Vie fraternelle
» Si nous regardons l’Évangile, on peut dire que la vie commune répond à l’enseignement de Jésus sur le lien entre les deux préceptes de l’amour de Dieu et de l’amour du prochain. Dans un état de vie où l’on veut aimer Dieu souverainement, on ne peut pas ne pas s’engager aussi à aimer le prochain avec une générosité particulière, à commencer par ceux qui sont les plus proches parce qu’ils appartiennent à la même communauté. C’est l’état de vie des « consacrés ». De plus, il ressort de l’Évangile que les appels de Jésus ont été adressés, certes, à des personnes particulières, mais pour les inviter à s’associer, à former un groupe : il en a été ainsi pour le groupe des disciples, il en a été ainsi pour celui des femmes…Jésus leur donna « son » commandement, celui de l’amour mutuel à son exemple. Dans l’histoire de l’Église, et en particulier celle des Instituts religieux, le problème des rapports entre individus et groupes s’est souvent posé, et il n’a reçu d’autre réponse valable que celle de l’humilité chrétienne et de l’amour fraternel, qui unit au nom et en vertu de la charité du Christ, comme le dit l’ancien chant des « agapes » : « Congregavit nos in unum Christi amor » : « L’amour du Christ nous a rassemblés ».
Mais il ne peut s’agir que d’une simple union de sympathie et d’affection humaine. Le Concile, écho des Actes des Apôtres, parle d’« unité d’esprit » (PC, 15). Il s’agit d’une unité qui a sa racine la plus profonde dans l’Esprit Saint, qui répand la charité dans les coeurs (cf. Rm 5, 5) et pousse des personnes différentes à s’aider sur le chemin de la perfection, en instaurant et en maintenant entre elles un climat de bonne entente et de coopération.

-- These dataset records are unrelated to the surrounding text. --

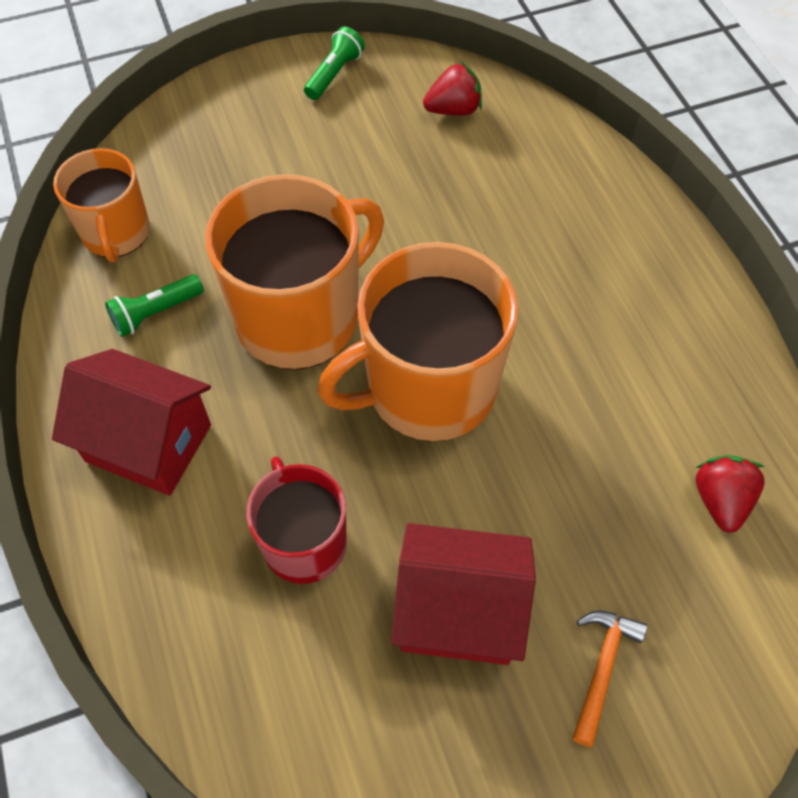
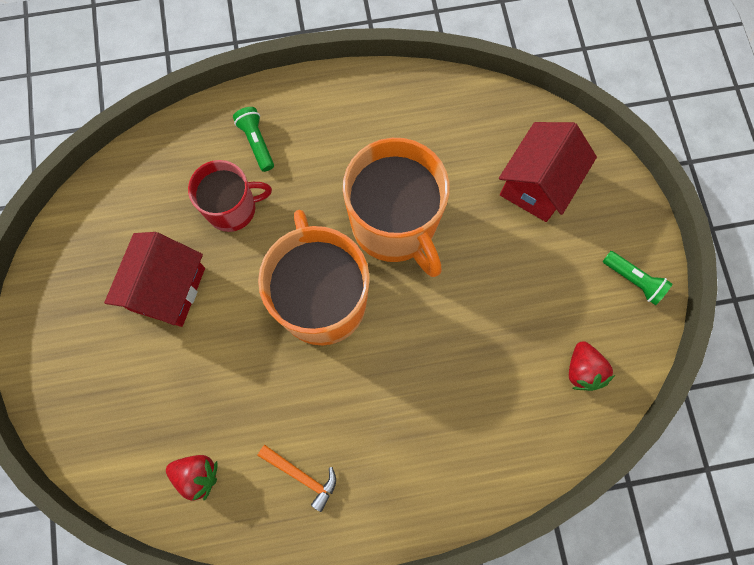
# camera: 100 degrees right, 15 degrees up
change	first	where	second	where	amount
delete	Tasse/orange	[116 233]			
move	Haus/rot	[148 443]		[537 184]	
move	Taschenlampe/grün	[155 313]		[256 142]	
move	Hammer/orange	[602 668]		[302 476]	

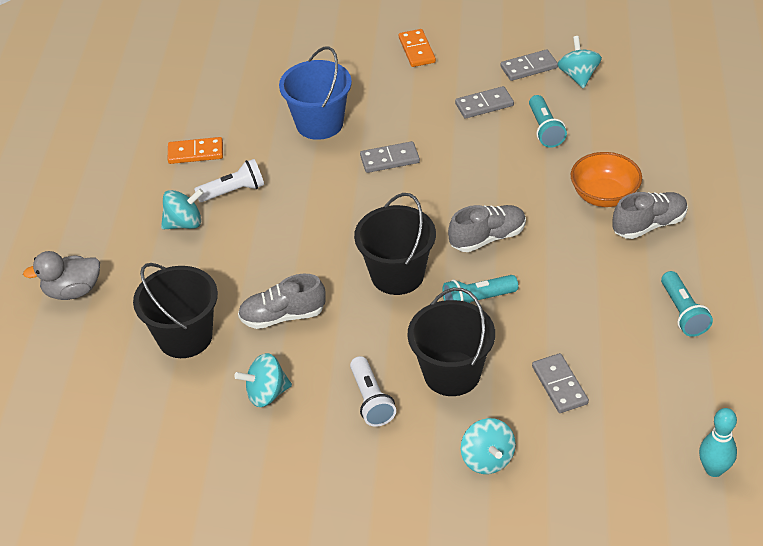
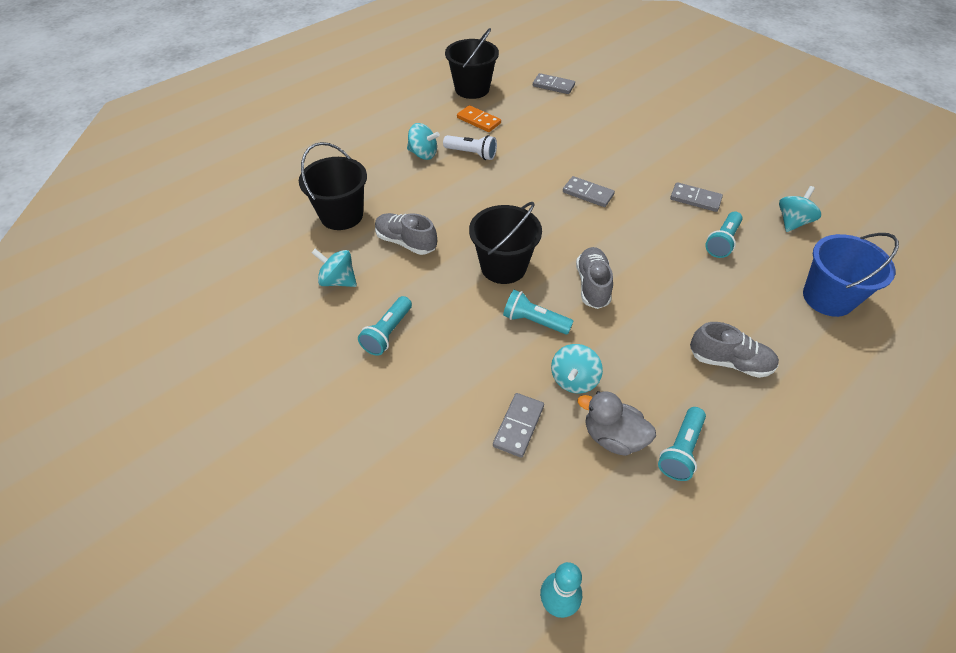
# camera: 40 degrees right, 5 degrees up
change	first	where	second	where	amount
delete	Dominostein/orange	[416 50]			
delete	Schüssel/orange	[604 196]			
move	Ente/grau	[72 291]		[613 437]	
move	Eimer/blau	[319 124]		[827 298]	
move	Eimer/schwarz	[452 373]		[472 89]	
move	Kreisel/türkis	[487 459]		[574 380]	
move	Dominostein/grau	[529 67]		[553 86]	
recolor	Taschenlampe/weiß	[371 400]	Taschenlampe/türkis	[387 333]	
rotate	Schuh/grau	[487 238]		[592 285]	105 degrees counterclockwise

Toujours à ce sujet, le Concile (PC, 15) rappelle que la charité est l’accomplissement de la loi, le lien de la perfection , le signe du passage de la mort à la vie, la manifestation de l’avènement du Christ, la source d’énergie de l’apostolat. Nous pouvons appliquer à la vie commune l’excellence de la charité décrite par saint Paul dans sa première Lettre aux Corinthiens (13, 1-13) et lui attribuer ce que l’Apôtre appelle les fruits de l’Esprit : « Amour, joie, paix, patience, bienveillance, bonté, douceur, maîtrise de soi » : les fruits – dit le Concile – de « l’amour de Dieu qui a été répandu dans nos coeurs ». Jésus a dit : « Là où deux ou trois sont réunis en mon nom, je suis au milieux d’eux » (Mt 18, 20). Voici : la présence du Christ se réalise partout où il y a unité dans la charité, et la présence du Christ est la source d’une joie profonde, qui se renouvelle chaque jour, jusqu’au moment de la rencontre définitive avec lui. »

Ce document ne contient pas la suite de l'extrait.